• **Exercise aim**
For this exercise, write out the full listing that follows exactly and skip its pictures.

• **Data shown**
****************************************
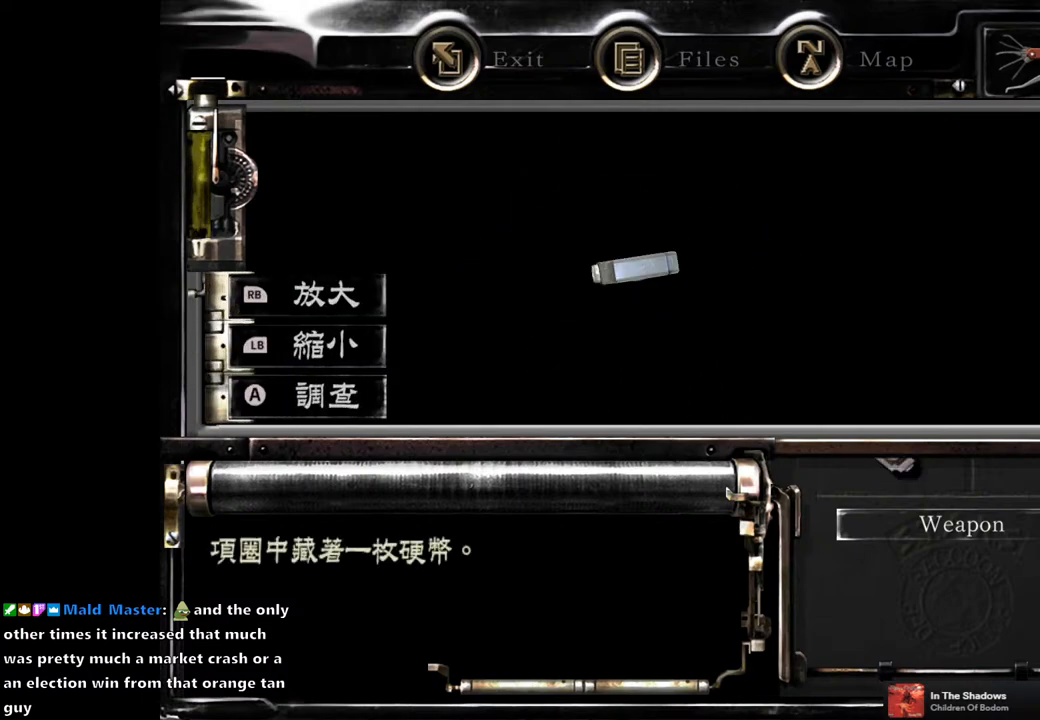
{"buttons": ["DPAD_RIGHT"], "left_stick": "center", "right_stick": "center", "events": [[217, "DPAD_RIGHT", "down"]]}
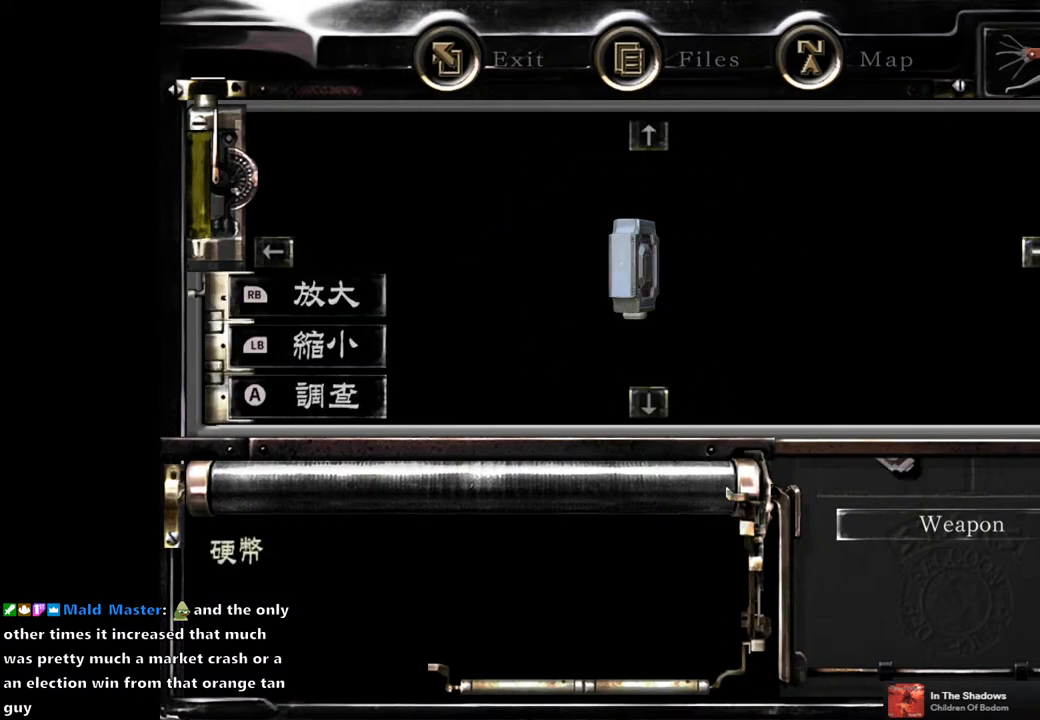
{"buttons": ["CROSS"], "left_stick": "center", "right_stick": "center", "events": [[450, "CROSS", "down"], [500, "DPAD_RIGHT", "up"]]}
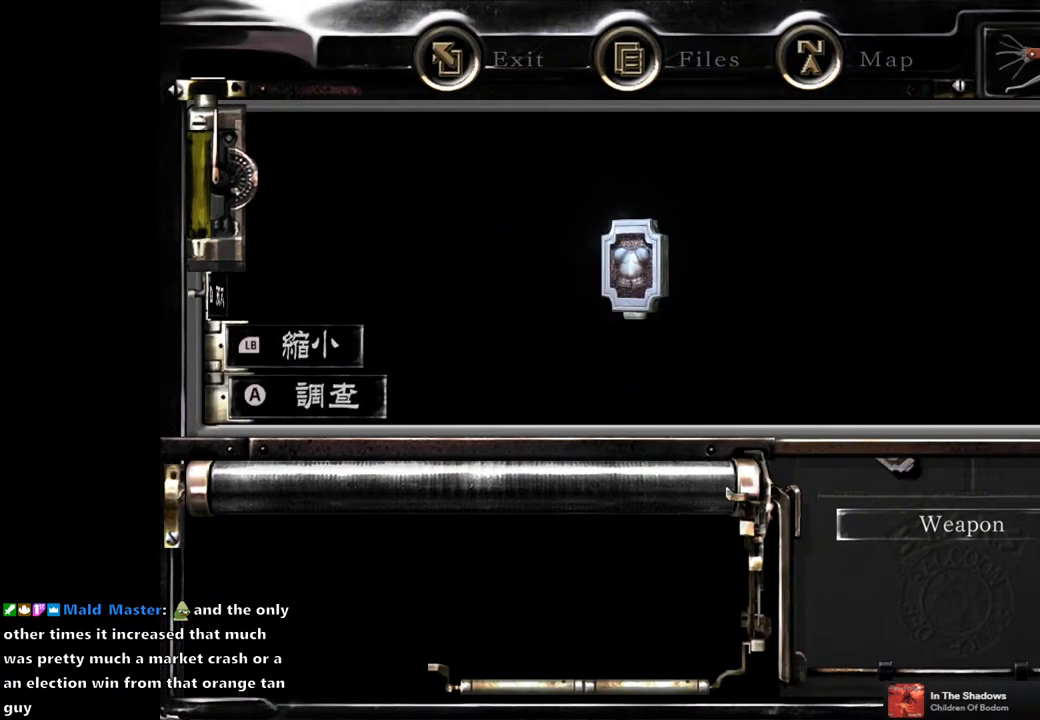
{"buttons": [], "left_stick": "center", "right_stick": "center", "events": [[33, "CROSS", "up"], [117, "CROSS", "down"], [183, "CROSS", "up"], [250, "CROSS", "down"], [350, "CROSS", "up"], [467, "CROSS", "down"], [500, "CROSS", "up"]]}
****************************************
• **Answer to the exercise**
{"buttons": ["DPAD_RIGHT"], "left_stick": "center", "right_stick": "center", "events": [[217, "DPAD_RIGHT", "down"]]}
{"buttons": ["CROSS"], "left_stick": "center", "right_stick": "center", "events": [[450, "CROSS", "down"], [500, "DPAD_RIGHT", "up"]]}
{"buttons": [], "left_stick": "center", "right_stick": "center", "events": [[33, "CROSS", "up"], [117, "CROSS", "down"], [183, "CROSS", "up"], [250, "CROSS", "down"], [350, "CROSS", "up"], [467, "CROSS", "down"], [500, "CROSS", "up"]]}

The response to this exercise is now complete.